En Las Brujas de Salem, Arthur Miller escribe una frase que explica el léxico de un vestuario cómplice conformado por fiscales y jueces cambiemitas: “puede hacerse evidente la necesidad del Diablo como arma. Un arma ideada y utilizada una y otra vez, en toda época, para obligar a los hombres a someterse…” Demonizar para aterrorizar. Estigmatizar para incitar al odio. Mancillar para cosificar y proscribir.

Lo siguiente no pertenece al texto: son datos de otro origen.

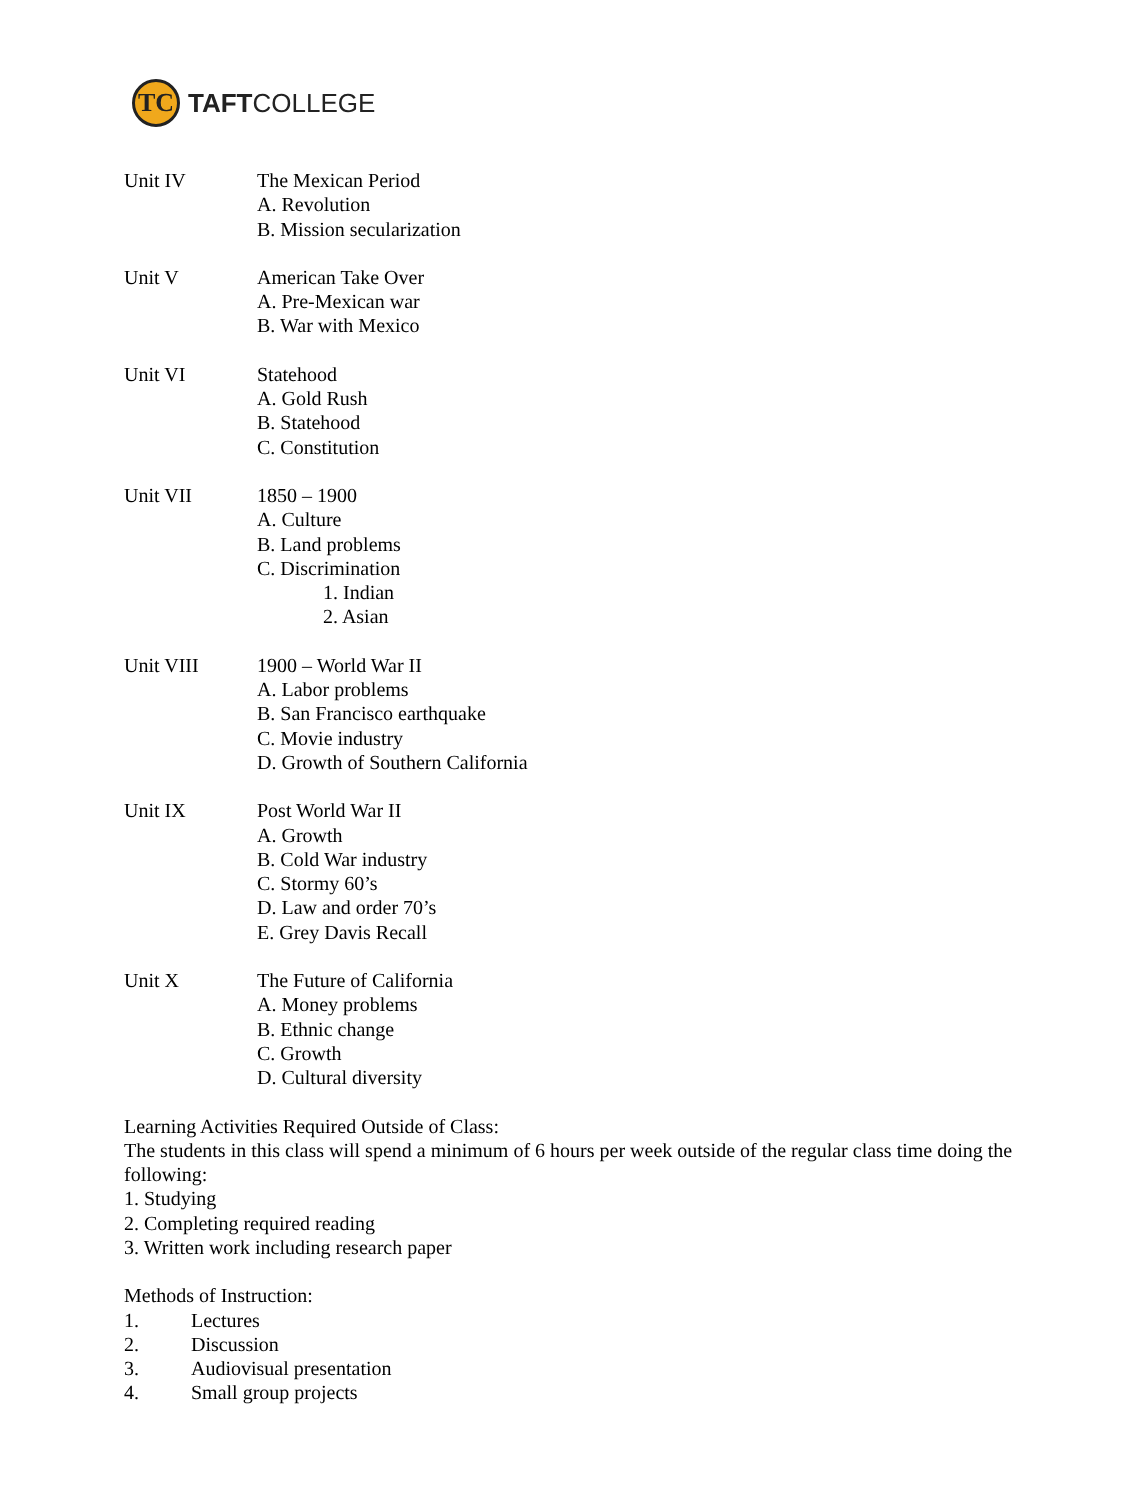TC
TAFTCOLLEGE
Unit IV The Mexican Period
A. Revolution
B. Mission secularization
Unit V American Take Over
A. Pre-Mexican war
B. War with Mexico
Unit VI Statehood
A. Gold Rush
B. Statehood
C. Constitution
Unit VII 1850 – 1900
A. Culture
B. Land problems
C. Discrimination
1. Indian
2. Asian
Unit VIII 1900 – World War II
A. Labor problems
B. San Francisco earthquake
C. Movie industry
D. Growth of Southern California
Unit IX Post World War II
A. Growth
B. Cold War industry
C. Stormy 60’s
D. Law and order 70’s
E. Grey Davis Recall
Unit X The Future of California
A. Money problems
B. Ethnic change
C. Growth
D. Cultural diversity
Learning Activities Required Outside of Class:
The students in this class will spend a minimum of 6 hours per week outside of the regular class time doing the following:
1. Studying
2. Completing required reading
3. Written work including research paper
Methods of Instruction:
1. Lectures
2. Discussion
3. Audiovisual presentation
4. Small group projects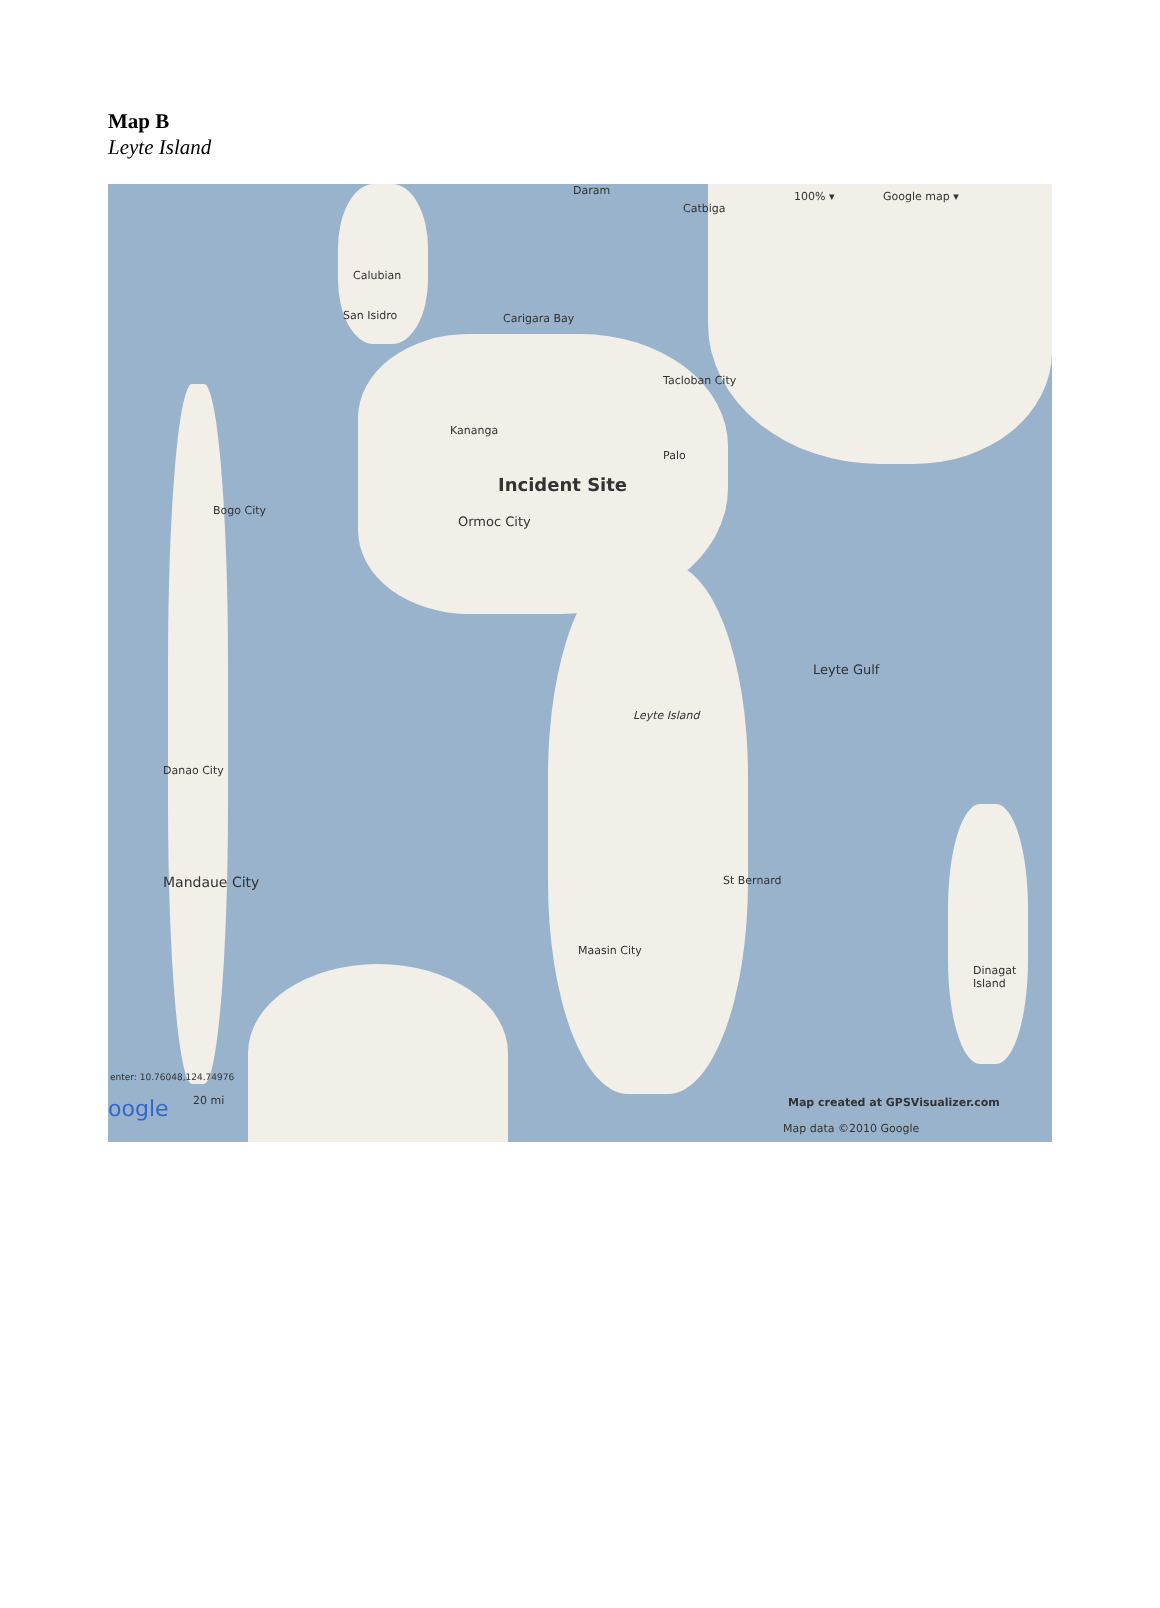Map B
Leyte Island
Daram
Catbiga
100% ▾ Google map ▾
Calubian
San Isidro Carigara Bay
Tacloban City
Kananga
Incident Site
Ormoc City
Palo
Bogo City
Leyte Gulf
Leyte Island
Danao City
Mandaue City
Maasin City
St Bernard
Dinagat Island
enter: 10.76048,124.74976
oogle 20 mi
Map created at GPSVisualizer.com
Map data ©2010 Google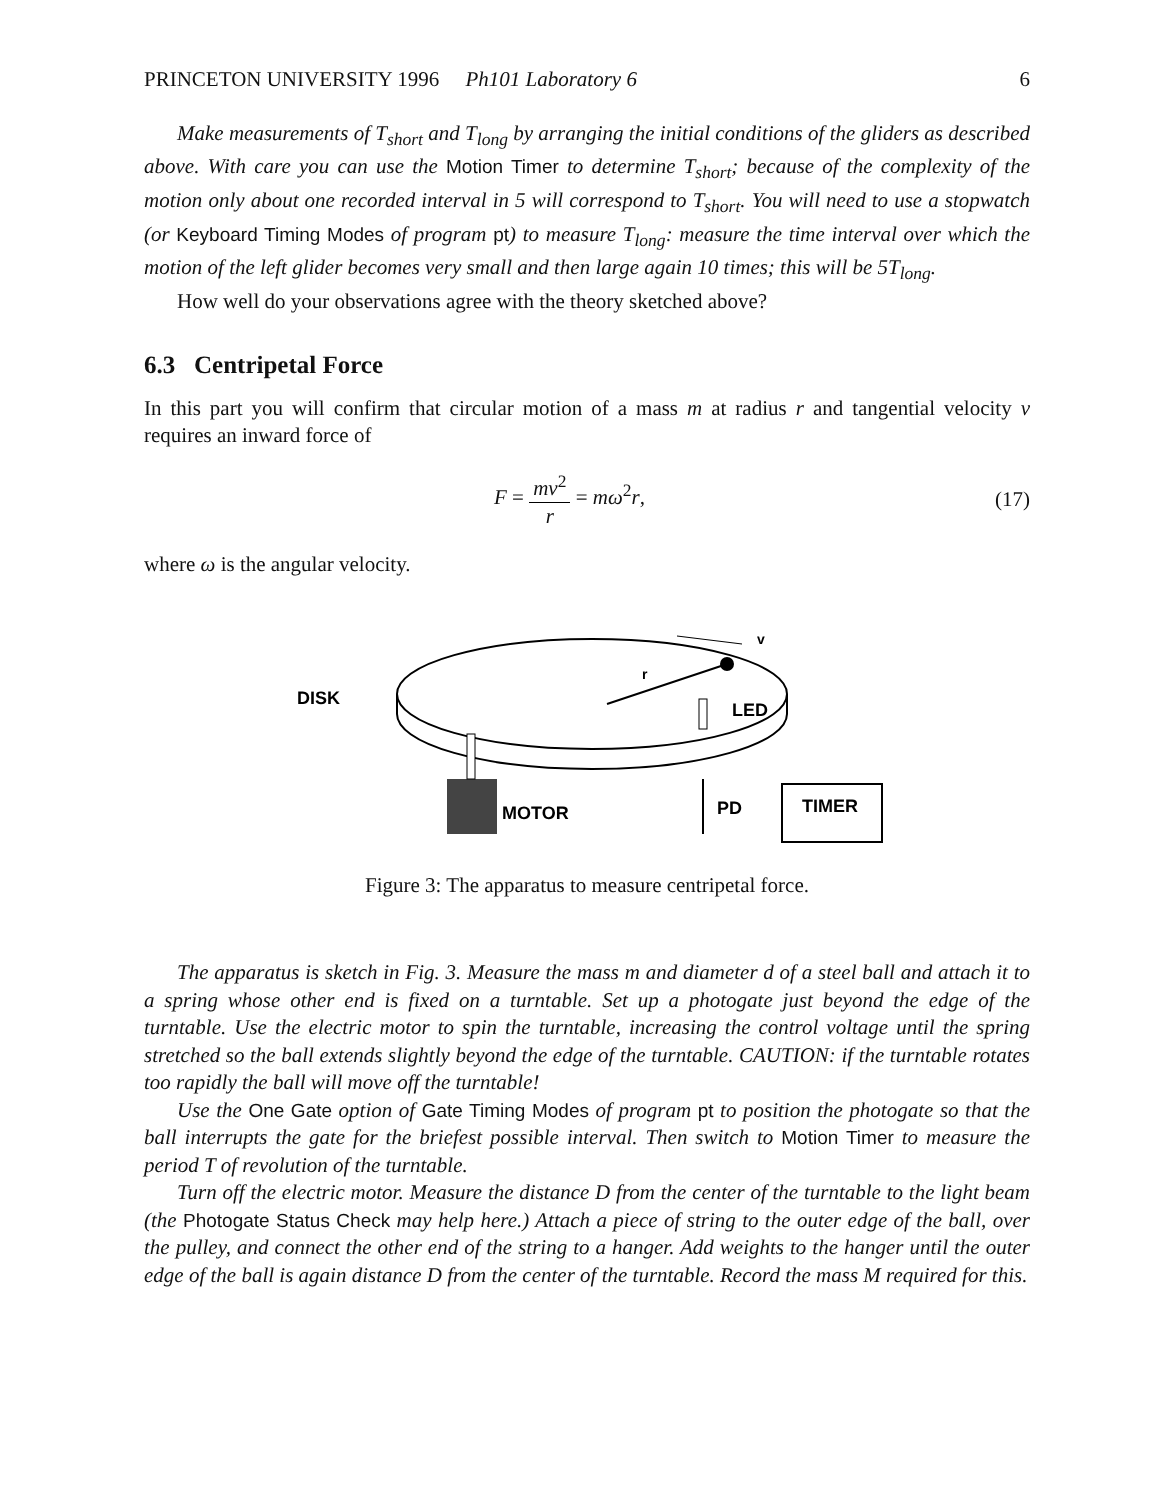PRINCETON UNIVERSITY 1996 Ph101 Laboratory 6 6
Make measurements of T<sub>short</sub> and T<sub>long</sub> by arranging the initial conditions of the gliders as described above. With care you can use the Motion Timer to determine T<sub>short</sub>; because of the complexity of the motion only about one recorded interval in 5 will correspond to T<sub>short</sub>. You will need to use a stopwatch (or Keyboard Timing Modes of program pt) to measure T<sub>long</sub>: measure the time interval over which the motion of the left glider becomes very small and then large again 10 times; this will be 5T<sub>long</sub>.
How well do your observations agree with the theory sketched above?
6.3 Centripetal Force
In this part you will confirm that circular motion of a mass m at radius r and tangential velocity v requires an inward force of
F = mv<sup>2</sup> r = mω<sup>2</sup>r, (17)
where ω is the angular velocity.
DISK
MOTOR
LED
PD
TIMER
r
v
Figure 3: The apparatus to measure centripetal force.
The apparatus is sketch in Fig. 3. Measure the mass m and diameter d of a steel ball and attach it to a spring whose other end is fixed on a turntable. Set up a photogate just beyond the edge of the turntable. Use the electric motor to spin the turntable, increasing the control voltage until the spring stretched so the ball extends slightly beyond the edge of the turntable. CAUTION: if the turntable rotates too rapidly the ball will move off the turntable!
Use the One Gate option of Gate Timing Modes of program pt to position the photogate so that the ball interrupts the gate for the briefest possible interval. Then switch to Motion Timer to measure the period T of revolution of the turntable.
Turn off the electric motor. Measure the distance D from the center of the turntable to the light beam (the Photogate Status Check may help here.) Attach a piece of string to the outer edge of the ball, over the pulley, and connect the other end of the string to a hanger. Add weights to the hanger until the outer edge of the ball is again distance D from the center of the turntable. Record the mass M required for this.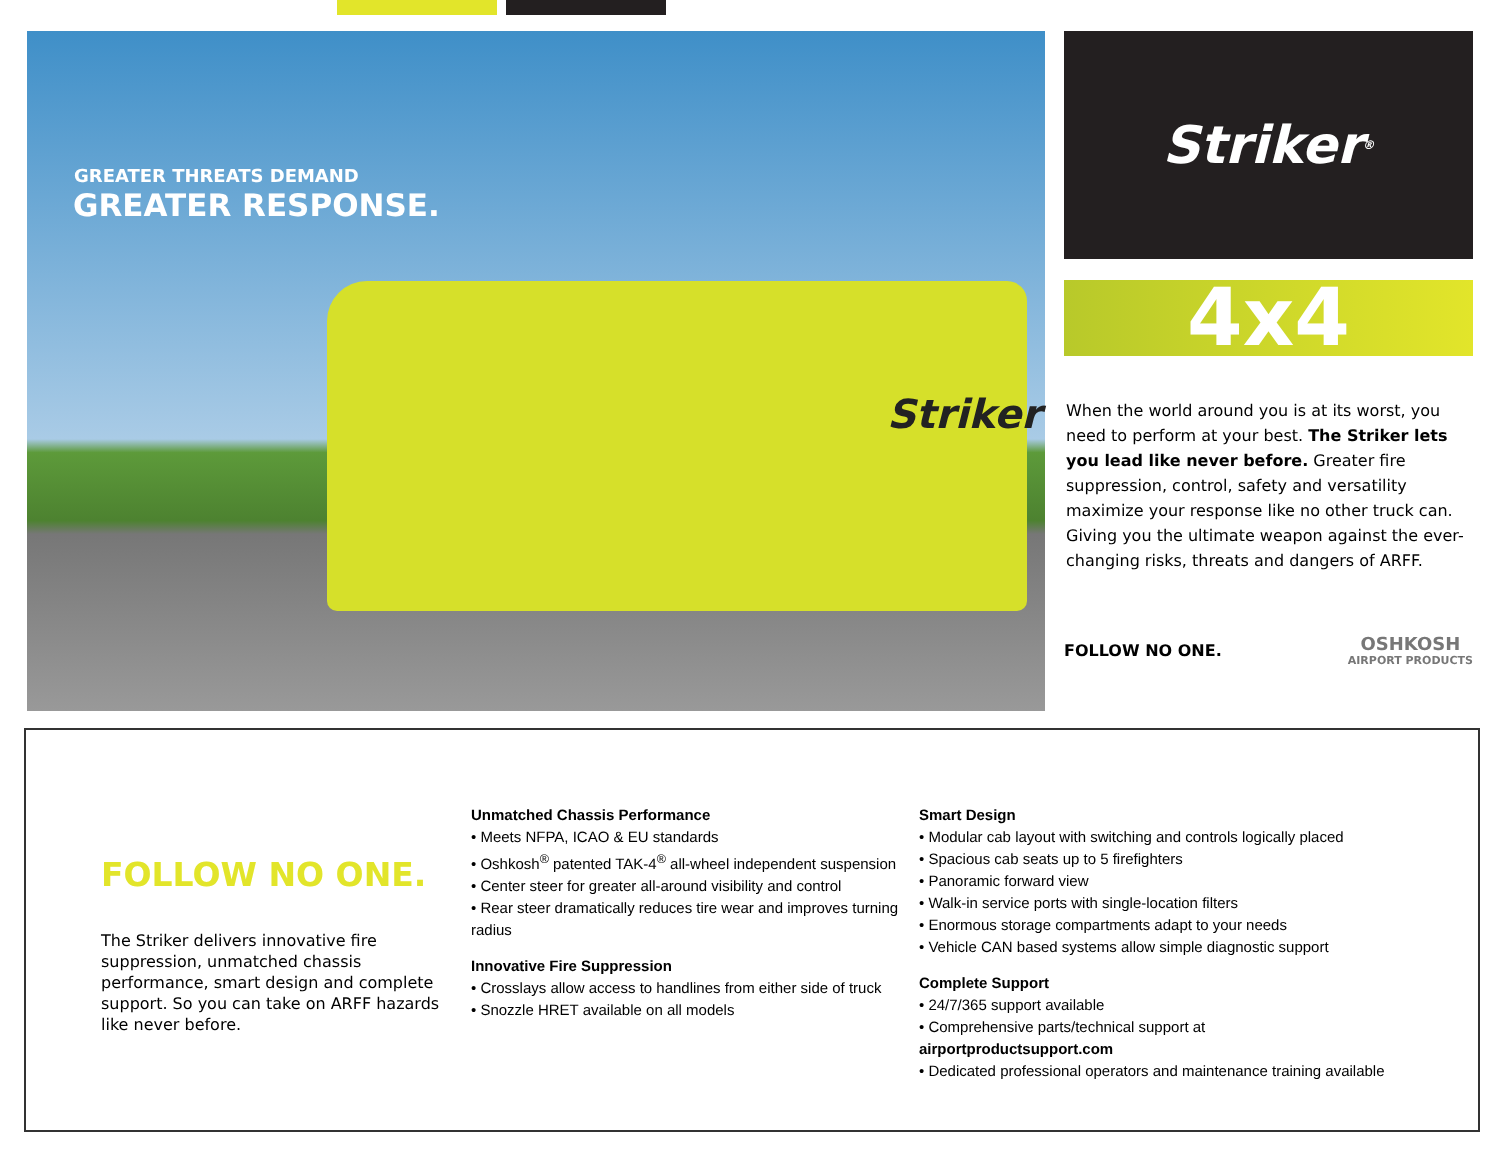GREATER THREATS DEMAND
GREATER RESPONSE.
Striker
Striker<sup>®</sup>
4x4
When the world around you is at its worst, you need to perform at your best. The Striker lets you lead like never before. Greater fire suppression, control, safety and versatility maximize your response like no other truck can. Giving you the ultimate weapon against the ever-changing risks, threats and dangers of ARFF.
FOLLOW NO ONE. OSHKOSH
AIRPORT PRODUCTS
FOLLOW NO ONE.
The Striker delivers innovative fire suppression, unmatched chassis performance, smart design and complete support. So you can take on ARFF hazards like never before.
Unmatched Chassis Performance
• Meets NFPA, ICAO & EU standards
• Oshkosh<sup>®</sup> patented TAK-4<sup>®</sup> all-wheel independent suspension
• Center steer for greater all-around visibility and control
• Rear steer dramatically reduces tire wear and improves turning radius
Innovative Fire Suppression
• Crosslays allow access to handlines from either side of truck
• Snozzle HRET available on all models
Smart Design
• Modular cab layout with switching and controls logically placed
• Spacious cab seats up to 5 firefighters
• Panoramic forward view
• Walk-in service ports with single-location filters
• Enormous storage compartments adapt to your needs
• Vehicle CAN based systems allow simple diagnostic support
Complete Support
• 24/7/365 support available
• Comprehensive parts/technical support at airportproductsupport.com
• Dedicated professional operators and maintenance training available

Este es el objetivo de un Grupo de Tareas que toma la posta de los genocidas del último cuarto de siglo pasado. Antes era la tortura y la picana. Hoy los dictámenes en conjunción con titulares de propaganda mediáticos. Esa es la misión regada por dineros corporativos y sugerencias salidas de Embajadas extranjeras. Ese es el cometido de una derecha fascista, unida para impedir –otra vez– la democratización del poder, la riqueza y la renta.

El partido, sin embargo, tiene la duración que todas las revanchas autorizan. Y quienes jugamos alguna vez en los adoquines unidos por el barro prodigioso  –sustancia de la que nació la vida– nunca supimos arrugar en las difíciles. Cuando la busquen a ella tendrán que pasar por sobre nostroxs.